> _Work required_
Here is a block of records. Copy every line in it that includes "trình".

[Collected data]
********

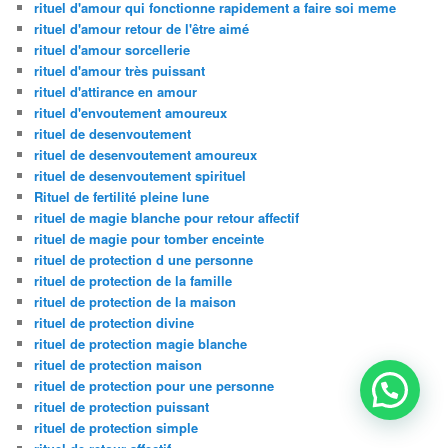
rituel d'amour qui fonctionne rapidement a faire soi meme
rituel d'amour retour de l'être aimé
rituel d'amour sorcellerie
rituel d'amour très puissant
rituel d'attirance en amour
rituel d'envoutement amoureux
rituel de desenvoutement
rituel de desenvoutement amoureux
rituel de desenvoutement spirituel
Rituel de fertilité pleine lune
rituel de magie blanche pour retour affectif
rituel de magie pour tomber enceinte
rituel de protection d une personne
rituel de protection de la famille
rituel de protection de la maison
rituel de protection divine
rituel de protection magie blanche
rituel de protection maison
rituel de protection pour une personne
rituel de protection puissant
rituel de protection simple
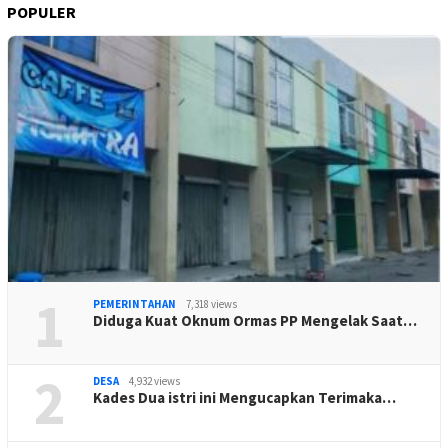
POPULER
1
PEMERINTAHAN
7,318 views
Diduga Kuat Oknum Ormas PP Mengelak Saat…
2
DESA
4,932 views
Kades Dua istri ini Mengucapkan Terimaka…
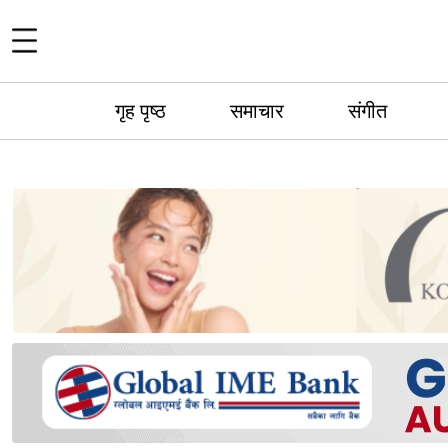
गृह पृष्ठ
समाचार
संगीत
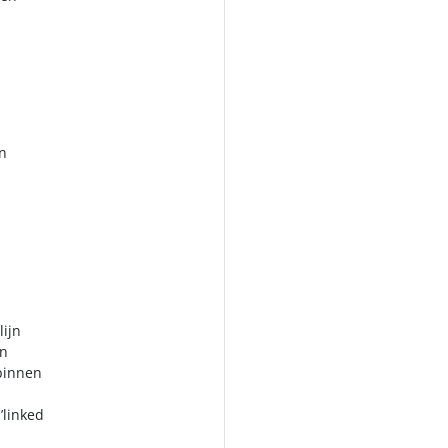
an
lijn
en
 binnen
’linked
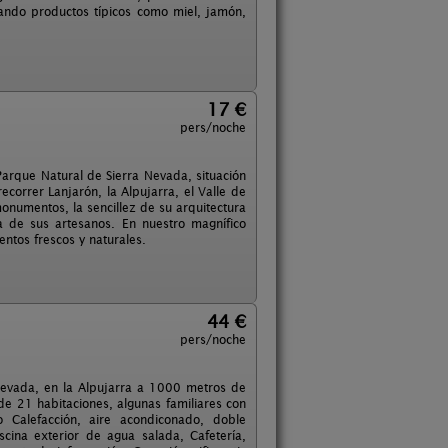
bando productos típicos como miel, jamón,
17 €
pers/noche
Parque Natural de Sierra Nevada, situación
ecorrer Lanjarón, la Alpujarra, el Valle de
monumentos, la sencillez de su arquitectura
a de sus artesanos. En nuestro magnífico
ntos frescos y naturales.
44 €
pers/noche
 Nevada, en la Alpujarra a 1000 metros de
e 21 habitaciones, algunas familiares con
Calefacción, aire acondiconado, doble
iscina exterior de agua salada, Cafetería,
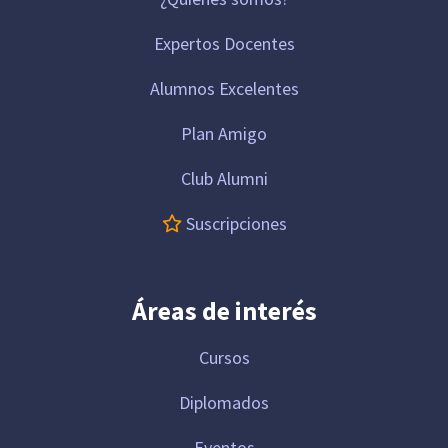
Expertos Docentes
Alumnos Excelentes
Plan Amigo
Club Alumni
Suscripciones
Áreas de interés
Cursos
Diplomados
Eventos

********

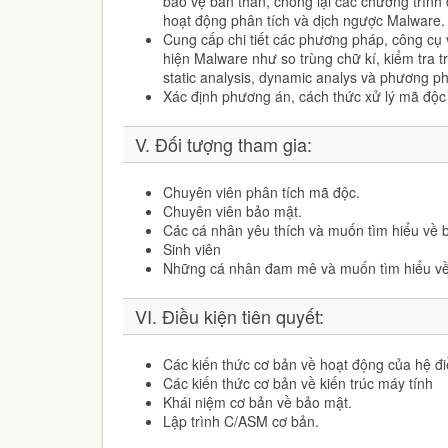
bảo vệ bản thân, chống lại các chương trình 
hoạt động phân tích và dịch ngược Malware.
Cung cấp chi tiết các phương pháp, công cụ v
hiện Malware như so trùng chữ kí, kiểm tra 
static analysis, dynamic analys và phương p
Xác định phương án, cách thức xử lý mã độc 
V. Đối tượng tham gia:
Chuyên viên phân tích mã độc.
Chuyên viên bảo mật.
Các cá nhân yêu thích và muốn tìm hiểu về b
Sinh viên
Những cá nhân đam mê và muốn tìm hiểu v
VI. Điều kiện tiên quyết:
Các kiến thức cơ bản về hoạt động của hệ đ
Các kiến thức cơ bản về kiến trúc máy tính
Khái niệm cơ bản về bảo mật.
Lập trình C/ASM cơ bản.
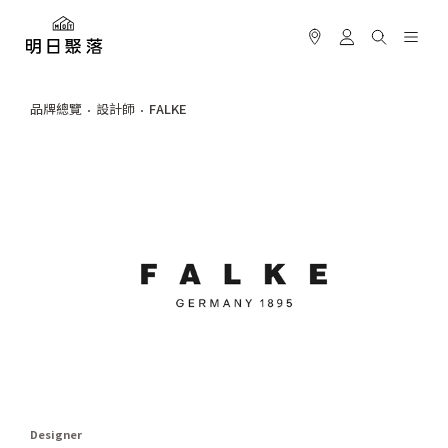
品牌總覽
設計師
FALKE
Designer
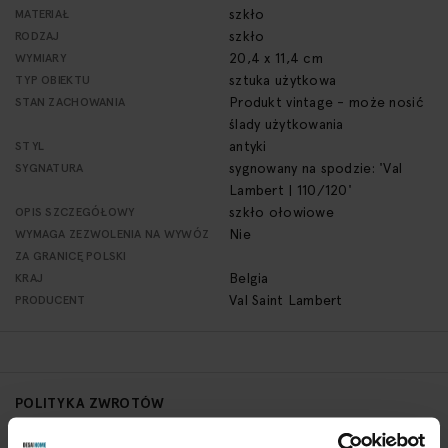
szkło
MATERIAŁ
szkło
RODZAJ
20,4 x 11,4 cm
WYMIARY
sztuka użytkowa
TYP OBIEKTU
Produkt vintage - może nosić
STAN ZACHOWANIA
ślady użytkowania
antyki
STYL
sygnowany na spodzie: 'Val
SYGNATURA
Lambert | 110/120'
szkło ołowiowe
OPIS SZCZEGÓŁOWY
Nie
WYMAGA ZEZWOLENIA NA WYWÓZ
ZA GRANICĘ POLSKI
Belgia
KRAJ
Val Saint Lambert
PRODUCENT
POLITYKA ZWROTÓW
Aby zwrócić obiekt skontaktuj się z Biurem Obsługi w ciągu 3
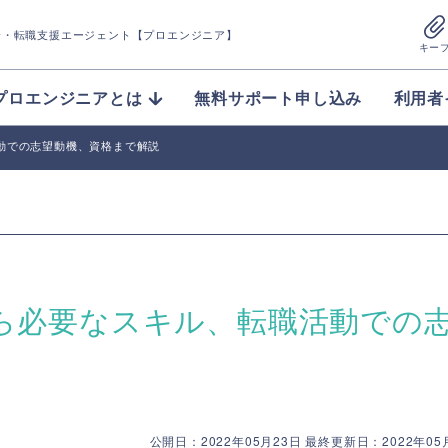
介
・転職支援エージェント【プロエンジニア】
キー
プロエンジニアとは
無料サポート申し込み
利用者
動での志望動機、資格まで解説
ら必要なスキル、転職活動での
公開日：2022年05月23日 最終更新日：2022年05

********

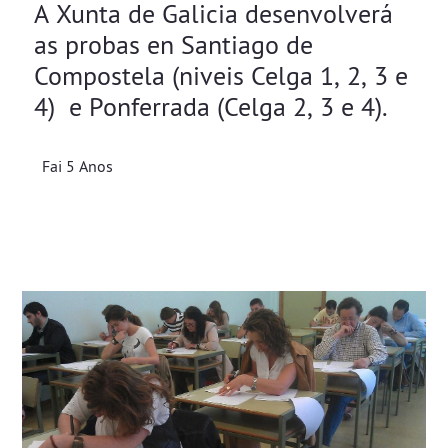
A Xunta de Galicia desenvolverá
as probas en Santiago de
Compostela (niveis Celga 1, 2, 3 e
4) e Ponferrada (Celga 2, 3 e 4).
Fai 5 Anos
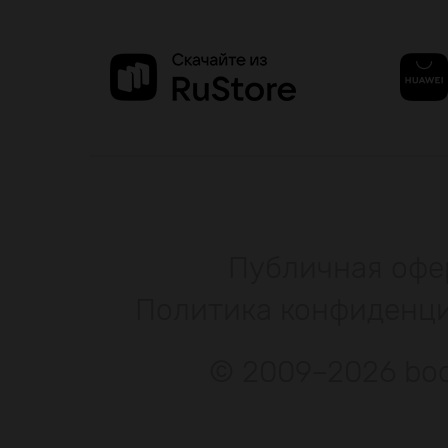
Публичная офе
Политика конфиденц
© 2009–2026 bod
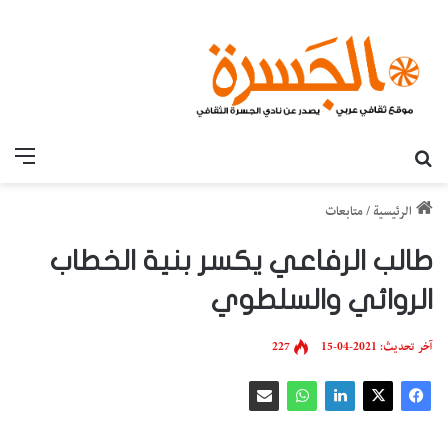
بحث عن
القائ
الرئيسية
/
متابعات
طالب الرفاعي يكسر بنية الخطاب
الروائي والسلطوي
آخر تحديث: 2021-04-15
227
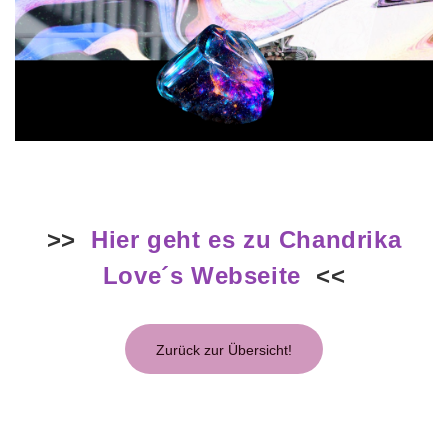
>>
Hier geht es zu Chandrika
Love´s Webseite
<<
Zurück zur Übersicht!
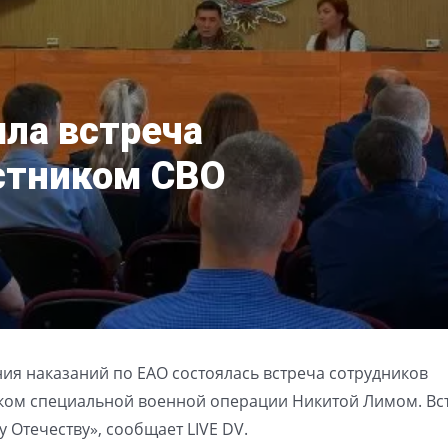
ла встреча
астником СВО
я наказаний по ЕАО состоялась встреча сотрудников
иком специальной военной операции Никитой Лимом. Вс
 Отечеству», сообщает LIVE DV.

********

> _Result below_
bảo vệ bản thân, chống lại các chương trình 
Lập trình C/ASM cơ bản.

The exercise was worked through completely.